:: Data under study ::

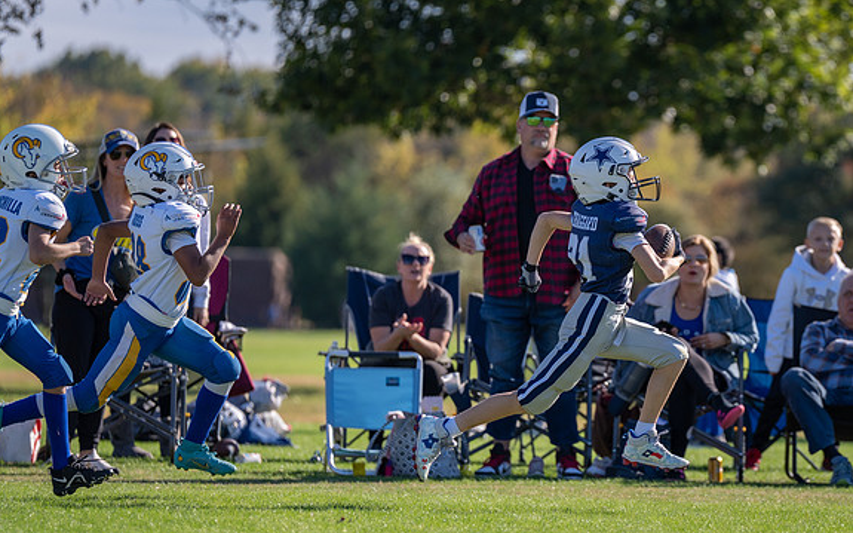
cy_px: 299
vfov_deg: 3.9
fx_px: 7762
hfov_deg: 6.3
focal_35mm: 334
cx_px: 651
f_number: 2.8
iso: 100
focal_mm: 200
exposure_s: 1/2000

:::
:: Data under study ::

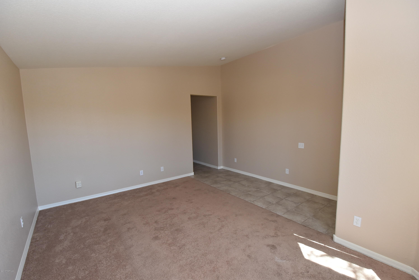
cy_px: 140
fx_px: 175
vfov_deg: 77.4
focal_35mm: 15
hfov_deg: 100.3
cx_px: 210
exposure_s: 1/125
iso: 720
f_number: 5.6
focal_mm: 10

:::

The task: Go through the listing above and write out exactly the lines starting with the one holding "hfov_deg: 6.3" and running through the one holding "exposure_s: 1/2000", ends included, and no others.

Answer to this problem:
hfov_deg: 6.3
focal_35mm: 334
cx_px: 651
f_number: 2.8
iso: 100
focal_mm: 200
exposure_s: 1/2000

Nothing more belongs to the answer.